Pocas veces he visto a la sociedad poner tan en entredicho la imparcialidad de la justicia española como en estas últimas fechas. Esta semana se han tomado varias decisiones polémicas que han desatado el tarro de todas las críticas y hemos vuelto a oír la vieja reivindicación popular de una mayor y más efectiva separación de poderes.
Por un lado, mucho se ha discutido la famosa sentencia sobre el caso Nóos que libra a la infanta Cristina de la cárcel. No con menos polémica se ha recibido la última decisión de poner a Urdangarín en libertad provisional sin fianza.
Además, el responsable de la Fiscalía de Murcia ha sido sustituido justo cuando investigaba al popular Pedro Antonio Sánchez. El propio fiscal Manuel López Bernal ha denunciado presiones e intimidaciones políticas para entorpecer sus investigaciones.
Y por si fuera poco, también hemos conocido las condenas del caso de las tarjetas Black en Bankia y Caja Madrid. En este ocasión si han sido condenados a prisión Rato, Blesa y una buena cantidad de políticos y sindicalistas de prácticamente todos los colores. No obstante, muchos han criticado también la tibieza de estas condenas.
En definitiva, creo que es una evidencia que la justicia está demasiado politizada en este país. Hasta cierto punto, es lógico. Cabe recordar que los principales cargos en el Tribunal Constitucional, Supremo y Consejo General del Poder Judicial son nombrados directamente o indirectamente por los partidos políticos.
Así es difícil tener una justicia realmente independiente. Solo a un partido que yo sepa (UPyD) se le ocurrió renunciar una vez a un nombramiento en el Consejo del Poder Judicial.
Por otro lado, hay que reconocer que es un mal habitual en casi todos los países occidentales. Cuando los mismos políticos o partidos permanecen en el poder durante mucho tiempo, tienden a intentar controlar todos los sectores que les afectan (justicia, medios de comunicación, administración, etc).
De hecho, no me viene a la mente ningún presidente del gobierno que haya ido a la cárcel en un estado occidental durante los últimos 50 años. Y desde luego no ha sido por falta de méritos. Quizás el ejemplo más claro es el de Richard Nixon, aunque podría poner unos cuantos más.
Curiosamente, solo en países a priori no tan punteros y democráticos encontramos casos de presidentes nacionales que si han pagado sus chanchullos. Como en Israel con Ólmert o en Perú con Fujimori.
Pero sería engañoso decir que España no tiene un problema propio. De hecho ocupamos el puesto número 72 en independencia de la justicia según la Comisión Europea.
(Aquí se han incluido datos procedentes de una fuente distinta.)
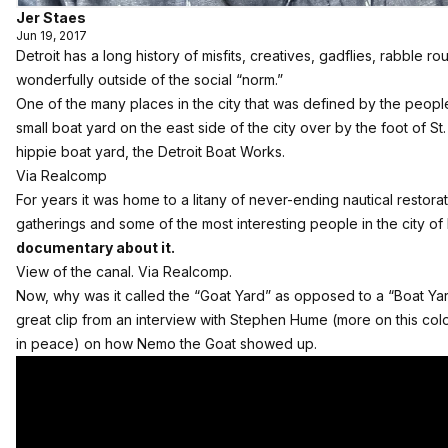
Jer Staes
Jun 19, 2017
Detroit has a long history of misfits, creatives, gadflies, rabble 
wonderfully outside of the social “norm.”
One of the many places in the city that was defined by the people 
small boat yard on the east side of the city over by the foot of St
hippie boat yard, the Detroit Boat Works.
Via Realcomp
For years it was home to a litany of never-ending nautical restorat
gatherings and some of the most interesting people in the city of 
documentary about it.
View of the canal. Via Realcomp.
Now, why was it called the “Goat Yard” as opposed to a “Boat Yard
great clip from an interview with Stephen Hume (more on this color
in peace) on how Nemo the Goat showed up.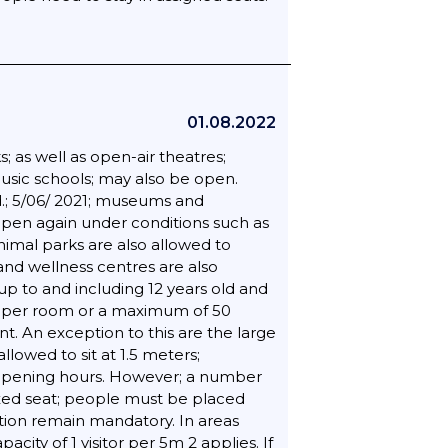
01.08.2022
; as well as open-air theatres;
music schools; may also be open.
.; 5/06/ 2021; museums and
pen again under conditions such as
nimal parks are also allowed to
and wellness centres are also
up to and including 12 years old and
rs per room or a maximum of 50
t. An exception to this are the large
lowed to sit at 1.5 meters;
ar opening hours. However; a number
fixed seat; people must be placed
ation remain mandatory. In areas
ty of 1 visitor per 5m 2 applies. If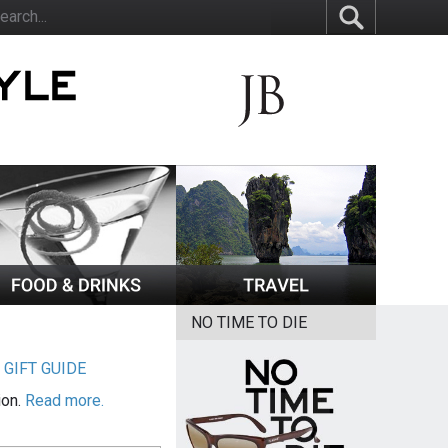
NO TIME TO DIE
|
GIFT GUIDE
ion.
Read more.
Una auténtica vergüenza. Es difícil encontrar una fórmula mágica para arreglar esta situación. No obstante, se me ocurren algunas alternativas que bien podrían mejorar nuestro sistema judicial. Por ejemplo, que los jueces fueran elegidos por los propios jueces. No por políticos.
Sin duda, esto reduciría la politización de la justicia. Pero también plantea algunos problemas, como que no siempre está muy claro (y suele traer bastante polémica) quien forma la mesa de oposición. Además, a la larga suele crear unos tribunales muy hegemónicos, en los que los magistrados nombran a amigos que sean de su cuerda, por lo que las instituciones judiciales no se renuevan. Se corre el peligro de que la justicia se aleje demasiado de la realidad social actual.
Por ello, en algunos países han optado por un sistema mixto. Algunos jueces supremos son elegidos por oposición, y otros por el parlamento. En Estados Unidos y Suiza van más allá, e incluso ciertos magistrados se eligen por votación popular, igual que los políticos. Qué duda cabe que es la opción más democrática, aunque no siempre la más eficiente.
Y no debemos de olvidar una verdad universal. La mejor justicia no solo es la más independiente. También es rápida. Una justicia que deja que los casos prescriban, o incluso que fallezcan los acusados antes de comenzar a cumplir su pena, es evidente que está fallando, por mucho que sea certera en sus sentencias. Otro importante déficit, en el que España tiene un largo camino para mejorar.